What is expected - Reproduce the passage of the Cosmos 3 text from "Cosmos 3 changes" to "dynamics, contact-rich manipulation).", replacing "simulation scaffolding" with "environment scaffolding".

Cosmos 3 is the model layer for physical AI in the same way Nemotron 3 is the model layer for reasoning and coding. The shared deployment infrastructure — NIM microservices, build.nvidia.com, Hugging Face — means teams can run Nemotron for their reasoning agent tier and Cosmos 3 for their simulation and action generation tier within the same NVIDIA-native stack.

What This Means for Builders

If you’re building robotics or AV systems:

The question is no longer whether open physical AI models exist — it’s whether Cosmos 3 Super’s output quality meets your domain’s physics accuracy bar. The architecture (MoT with explicit reasoning before generation) is the right approach for generalization. Test it against your specific robot platform and object configurations. The Cosmos 3 Nano tier gives you fast feedback loops before committing training compute to Super.

If you’re building synthetic data pipelines:

Cosmos 3 changes the input requirements. Previous world models needed careful scene setup and simulation scaffolding. The MoT architecture enables text-conditioned generation of physically plausible scenarios. If your pipeline relies on simulator-generated data, Cosmos 3 is worth evaluating as a replacement or supplement — particularly for novel scenario generation that simulators handle poorly (deformable objects, fluid dynamics, contact-rich manipulation).

If you’re not in robotics or AV:

Cosmos 3 is not directly relevant to software-only agent development. The physics-accurate generation and action trajectory outputs are specifically useful when your AI system interacts with the physical world. Watch the coalition adoption: Runway and Black Forest Labs joining signals that advanced video generation is converging with physical AI capability. That convergence may eventually matter for simulation, testing, or embodied agent development.

Source material -

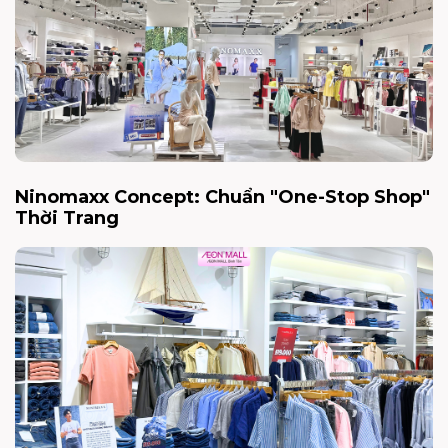
Ninomaxx Concept: Chuẩn "One-Stop Shop"
Thời Trang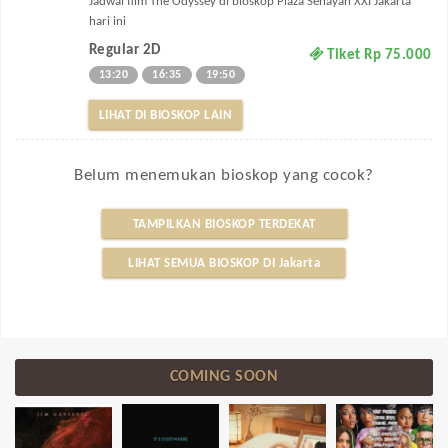
Jadwal film The Odyssey di bioskop Plaza Senayan XXI Jakarta
hari ini
Regular 2D
Tiket Rp 75.000
13:20
16:35
19:50
LIHAT DI BIOSKOP LAIN
Belum menemukan bioskop yang cocok?
TAMPILKAN BIOSKOP TERDEKAT
LIHAT SEMUA BIOSKOP DI Jakarta
COMING SOON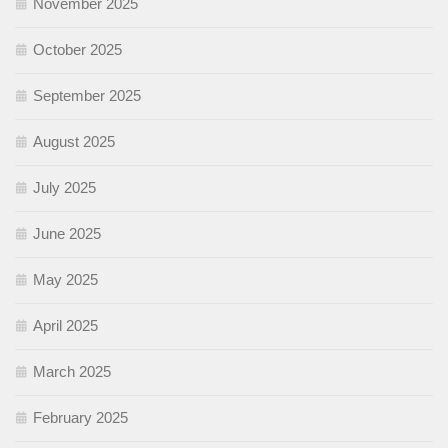
November 2025
October 2025
September 2025
August 2025
July 2025
June 2025
May 2025
April 2025
March 2025
February 2025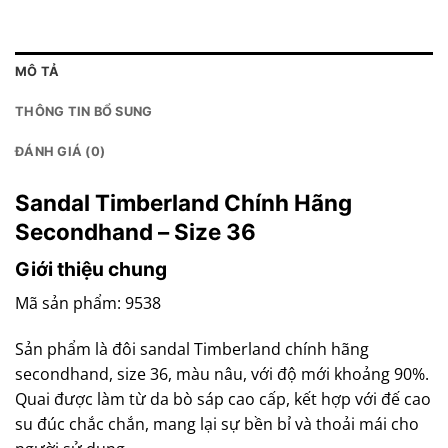
MÔ TẢ
THÔNG TIN BỔ SUNG
ĐÁNH GIÁ (0)
Sandal Timberland Chính Hãng
Secondhand – Size 36
Giới thiệu chung
Mã sản phẩm: 9538
Sản phẩm là đôi sandal Timberland chính hãng
secondhand, size 36, màu nâu, với độ mới khoảng 90%.
Quai được làm từ da bò sáp cao cấp, kết hợp với đế cao
su đúc chắc chắn, mang lại sự bền bỉ và thoải mái cho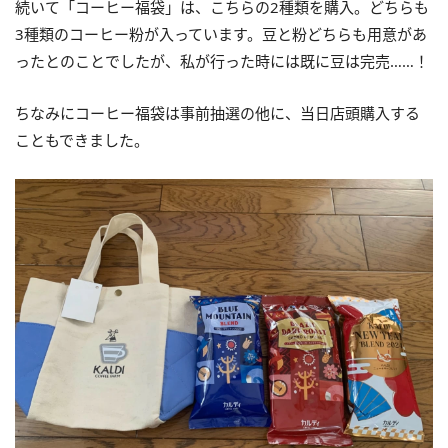
続いて「コーヒー福袋」は、こちらの2種類を購入。どちらも
3種類のコーヒー粉が入っています。豆と粉どちらも用意があ
ったとのことでしたが、私が行った時には既に豆は完売……！
ちなみにコーヒー福袋は事前抽選の他に、当日店頭購入する
こともできました。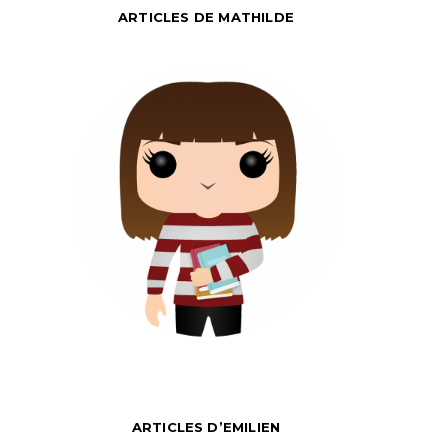
ARTICLES DE MATHILDE
ARTICLES D’EMILIEN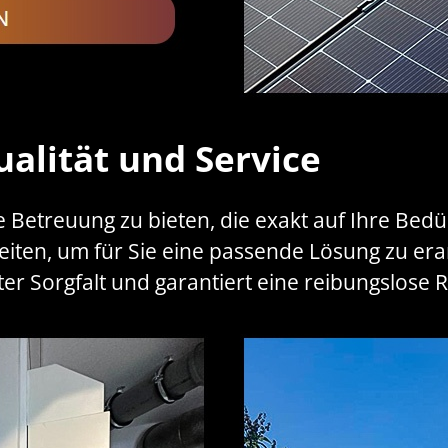
alität und Service
lle Betreuung zu bieten, die exakt auf Ihre Bed
iten, um für Sie eine passende Lösung zu era
r Sorgfalt und garantiert eine reibungslose R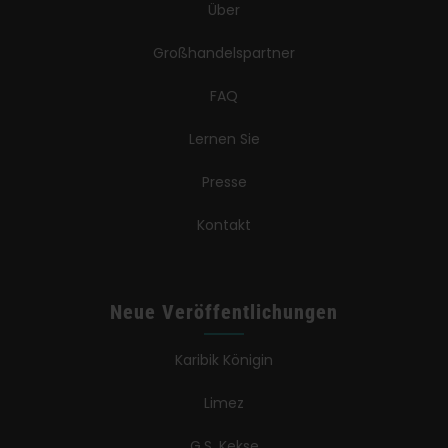
Über
Großhandelspartner
FAQ
Lernen Sie
Presse
Kontakt
Neue Veröffentlichungen
Karibik Königin
Limez
G.S. Kekse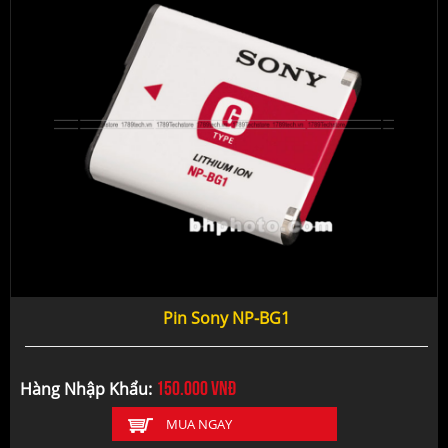
Pin Sony NP-BG1
150.000
vnđ
Hàng Nhập Khẩu:
MUA NGAY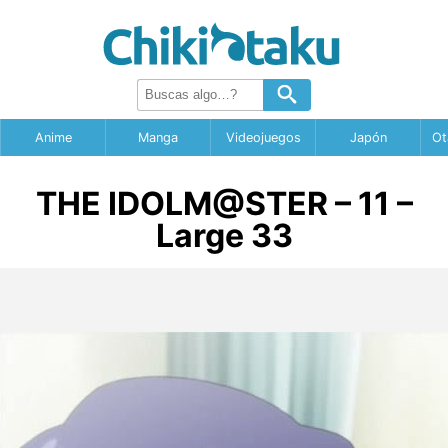
Anime
Manga
Videojuegos
Japón
Ot
THE IDOLM@STER – 11 –
Large 33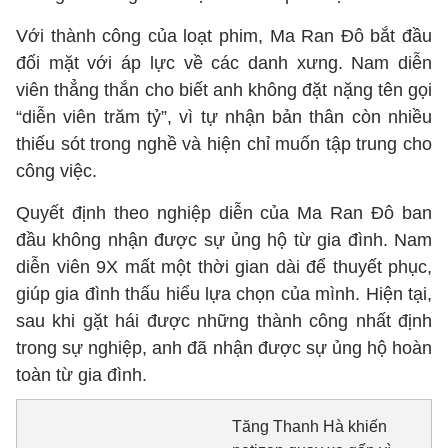
Với thành công của loạt phim, Ma Ran Đô bắt đầu
đối mặt với áp lực về các danh xưng. Nam diễn
viên thẳng thắn cho biết anh không đặt nặng tên gọi
“diễn viên trăm tỷ”, vì tự nhận bản thân còn nhiều
thiếu sót trong nghề và hiện chỉ muốn tập trung cho
công việc.
Quyết định theo nghiệp diễn của Ma Ran Đô ban
đầu không nhận được sự ủng hộ từ gia đình. Nam
diễn viên 9X mất một thời gian dài để thuyết phục,
giúp gia đình thấu hiểu lựa chọn của mình. Hiện tại,
sau khi gặt hái được những thành công nhất định
trong sự nghiệp, anh đã nhận được sự ủng hộ hoàn
toàn từ gia đình.
Tăng Thanh Hà khiến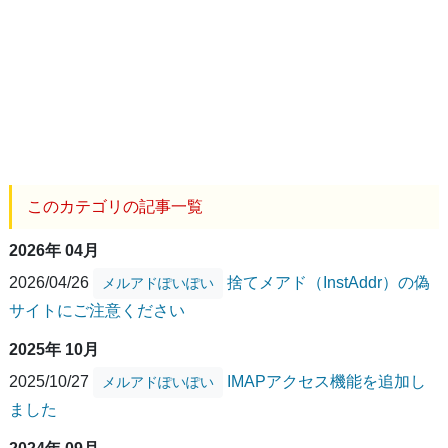
このカテゴリの記事一覧
2026年 04月
2026/04/26
捨てメアド（InstAddr）の偽
メルアドぽいぽい
サイトにご注意ください
2025年 10月
2025/10/27
IMAPアクセス機能を追加し
メルアドぽいぽい
ました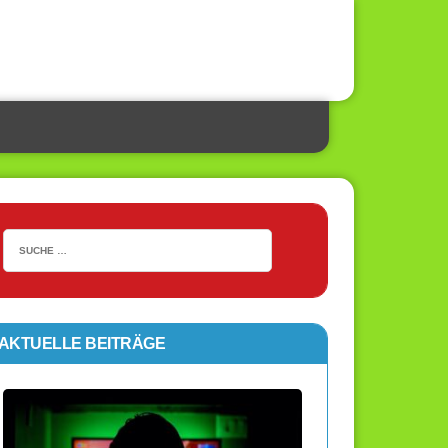
AKTUELLE BEITRÄGE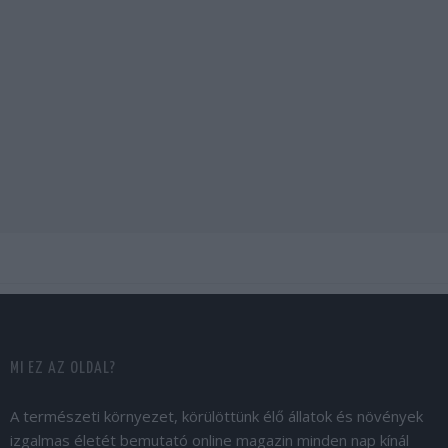
MI EZ AZ OLDAL?
A természeti környezet, körülöttünk élő állatok és növények
izgalmas életét bemutató online magazin minden nap kínál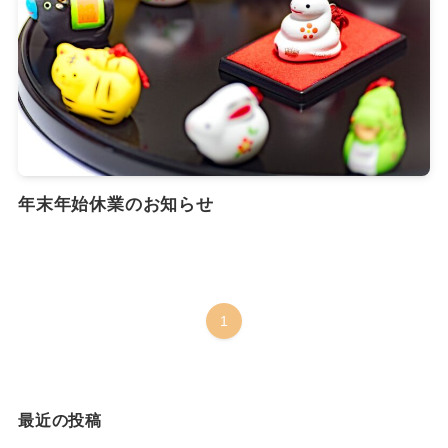
年末年始休業のお知らせ
1
最近の投稿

Answer section -
Cosmos 3 changes the input requirements. Previous world models needed careful scene setup and environment scaffolding. The MoT architecture enables text-conditioned generation of physically plausible scenarios. If your pipeline relies on simulator-generated data, Cosmos 3 is worth evaluating as a replacement or supplement — particularly for novel scenario generation that simulators handle poorly (deformable objects, fluid dynamics, contact-rich manipulation).